As I'm sure many of you did, I made a few resolutions this New Years. One of them was to go to the gym more. I made it there yesterday, and I was prepared to go today. N0 excuses.

But on my way out of the parking lot at work, I broke my car. What an excellent excuse.

The best part is how I broke it. I slid into a curb going maybe 5 miles per hour. Now, I may be way off the mark here, but I was thinking that with all the safety features they put in cars these days, they would have prepared for a 5-mile per hour impact on the tire. I mean really, didn't anyone think of that?

Maybe it's because I run into curbs all the time, and the car's just had it with me. As much as I like to brag about being a good driver, I do tend to cut corners a little too tightly. But I've never broken anything before. Except a few curbside paint jobs.

Admittedly, I don't know yet what's wrong with it. Except that I can no longer turn right. Hardly important, right? I'll just take lefts from now on. Not a big deal.

Except I'm pretty sure I can't get to the gym without a right turn.

Ah well...maybe next year...

Sunday, January 4, 2009


Because I've been sick, I haven't been outside much in the last few days. When I went out today, I nearly froze to death. What's with the below freezing weather?! Let's bring back the blizzards. At least it's warmer when it's snowing.

I was thinking about winter this morning, and about the fact that, despite my hatred of the season, I still live in Utah. Why aren't I living in Arizona? I know some people couldn't take the heat in the summer, but I say, bring it on! (Of course, I've never lived there, so maybe I'd be singing another tune if I did...)

I came up with two reasons why I'm still here (besides the obvious, you know, my job's here, my family's here, blah, blah, blah), and those are:

First, the mountains. You just can't beat living ten minutes from a really good hike. Seriously, you can drive out of the city and be in wilderness within minutes. Nobody else around for miles. Love that.

The second one is that, as far as winters go, Utah really isn't too bad. I mean, yeah, we have the inversions (when the cold air gets trapped in the valley, along with the smog and pollution and gunk, and when I want to go jump off one of those mountains), but then there's always the February thaw, followed by another inversion and then the March thaw.

I spent a winter in Indiana, and it was cold. All the time. No change. Except when it got colder.

My favorite part about winter in Utah is how the thaws always seem to take native Utahns by surprise every year. It gets up to the 50s in February, and it's like the world is coming to an end. "Oh, it's global warming!" or "Man, can you believe this? Never seen anything like it!" Yeah, except for every February for the last 50 years!

Seriously, though, the old adage: "If you don't like the weather, wait five minutes" definitely holds in Utah.

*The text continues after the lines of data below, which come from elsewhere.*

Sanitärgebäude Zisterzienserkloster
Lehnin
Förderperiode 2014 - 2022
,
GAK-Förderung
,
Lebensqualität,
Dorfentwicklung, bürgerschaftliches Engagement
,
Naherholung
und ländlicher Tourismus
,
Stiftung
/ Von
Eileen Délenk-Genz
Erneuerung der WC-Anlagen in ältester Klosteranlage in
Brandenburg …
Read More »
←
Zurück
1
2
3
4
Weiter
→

Except during an inversion. I can't be sure, but it feels like they last at least 8 years (approximately).

Saturday, January 3, 2009

A New Year

Okay, so it's 2009 now, and I figured it's probably time to get over my blogging aversion and join the 21st century. I know, I know, I'm gonna hear it from several of you, but I'm willing to take the jokes and jabs, cause I'm a big person...which, incidentally, is why one of my new years resolutions is to get back to the gym...

As many of you know, I'm working on finding an agent for my first novel, which is extremely exciting! I finished the novel early last year and began sending it to agents in August. Each time I get a rejection, I tweak my query and sometimes my manuscript, and send it off again. Can't wait for the notice that someone actually wants to read the whole thing!

I'm excited for 2009. I have a good feeling about this year. Despite the fact that I started it by getting bronchitis (just an excuse to sit on the couch all day and get a ton of writing done on my laptop), I think it'll be a fun year. Can't wait for the big family reunion coming up in August!